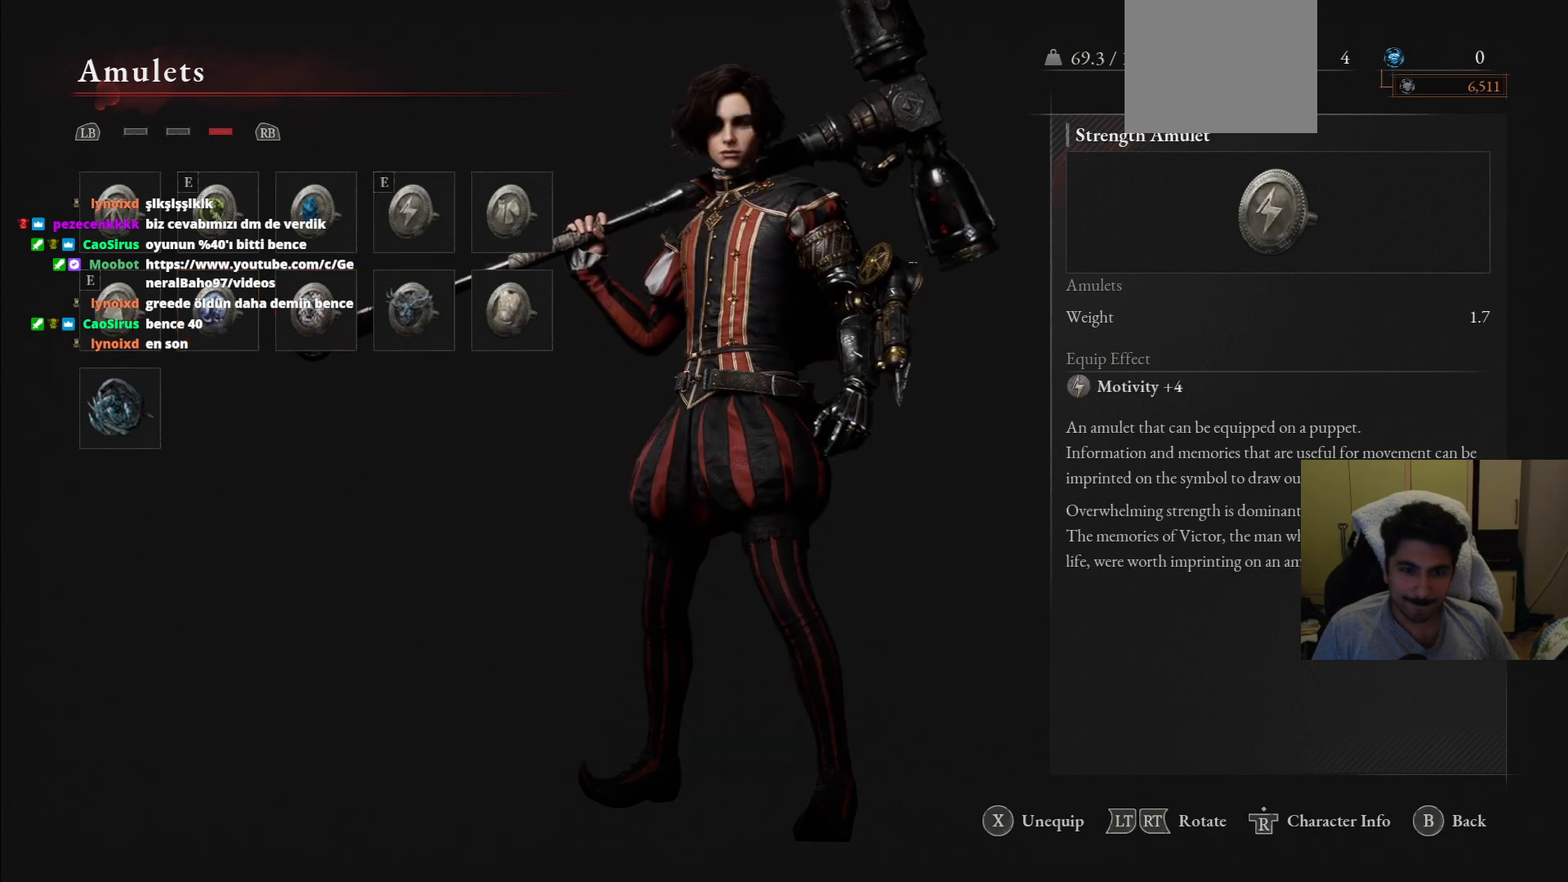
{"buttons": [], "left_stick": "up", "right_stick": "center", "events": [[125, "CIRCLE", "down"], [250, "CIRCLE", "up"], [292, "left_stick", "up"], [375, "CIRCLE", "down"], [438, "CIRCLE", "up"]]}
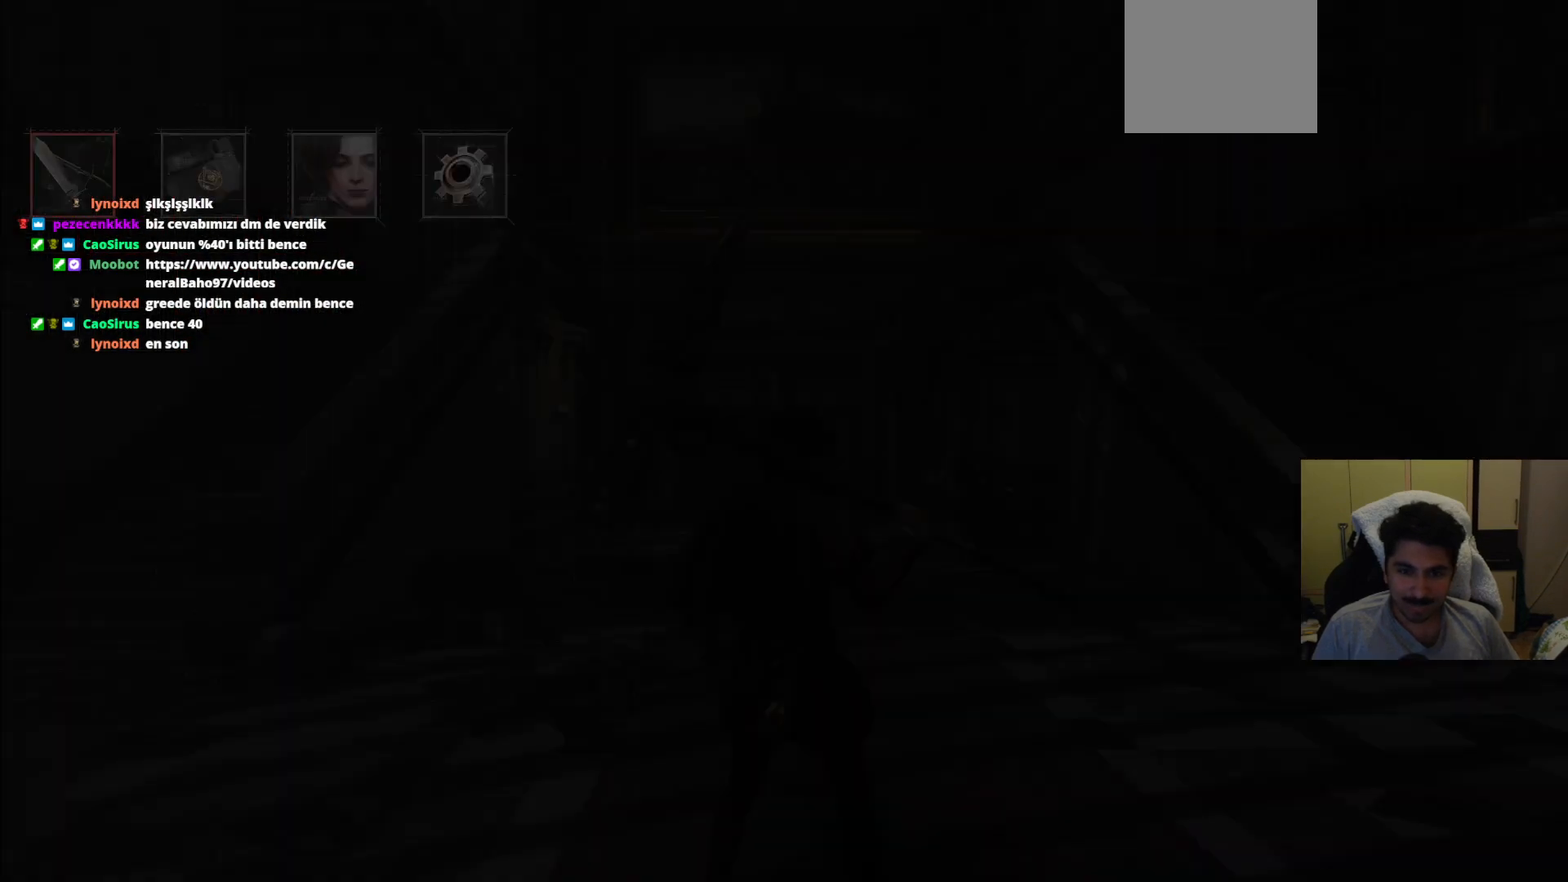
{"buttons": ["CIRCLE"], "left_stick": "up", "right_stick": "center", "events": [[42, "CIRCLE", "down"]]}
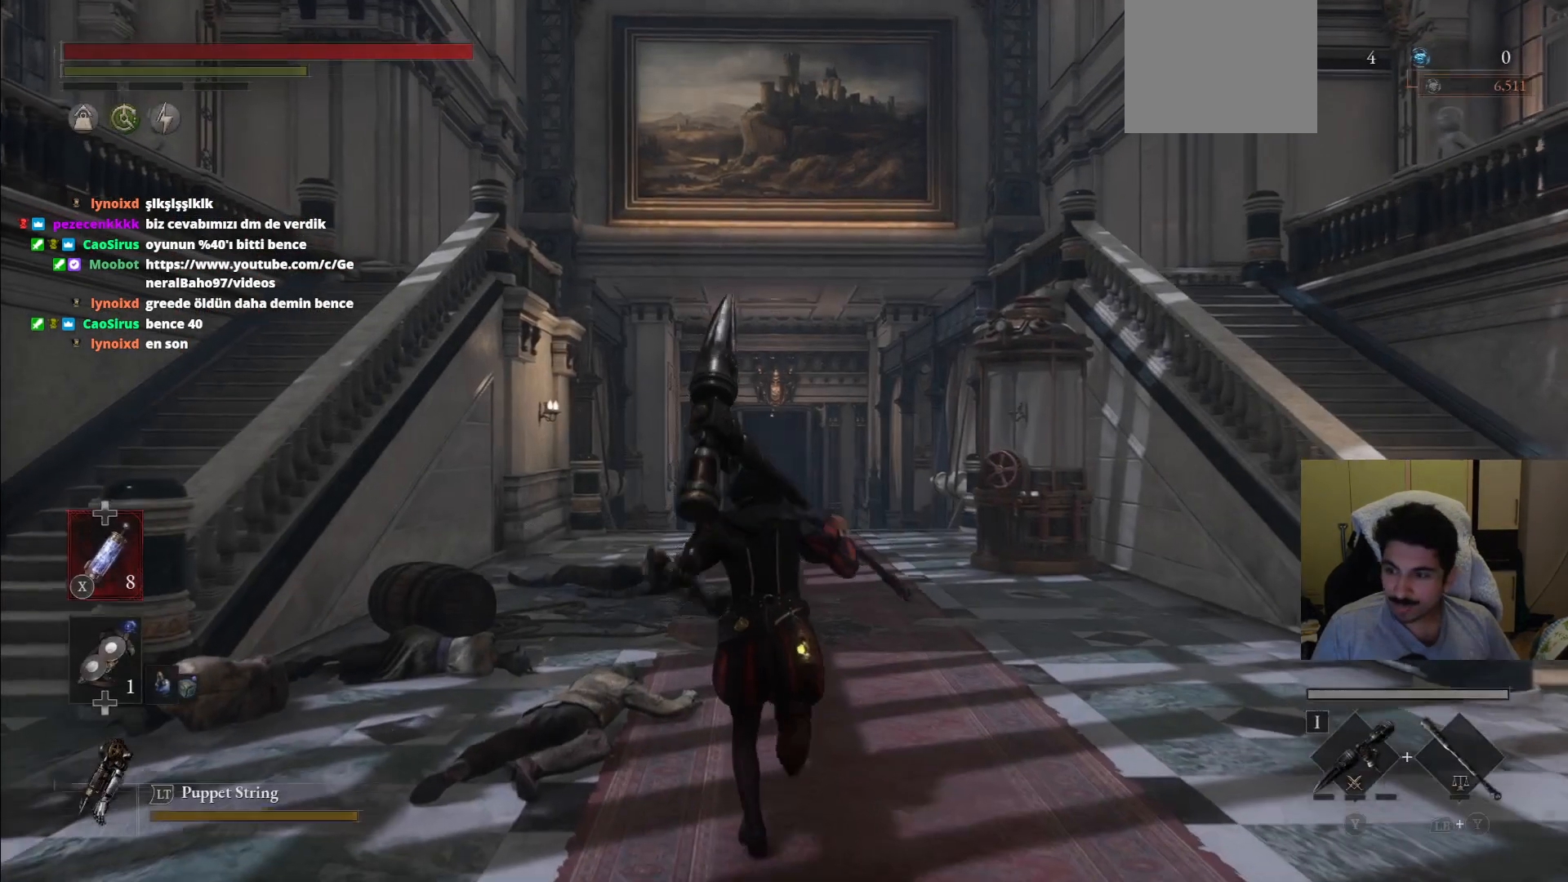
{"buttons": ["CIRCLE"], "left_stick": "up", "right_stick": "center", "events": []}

(YOUR ASSIGNMENT) None of the pictures should be reproduced; all other material above must be set down exactly.

(TASK OUTPUT)
{"buttons": [], "left_stick": "up", "right_stick": "center", "events": [[125, "CIRCLE", "down"], [250, "CIRCLE", "up"], [292, "left_stick", "up"], [375, "CIRCLE", "down"], [438, "CIRCLE", "up"]]}
{"buttons": ["CIRCLE"], "left_stick": "up", "right_stick": "center", "events": [[42, "CIRCLE", "down"]]}
{"buttons": ["CIRCLE"], "left_stick": "up", "right_stick": "center", "events": []}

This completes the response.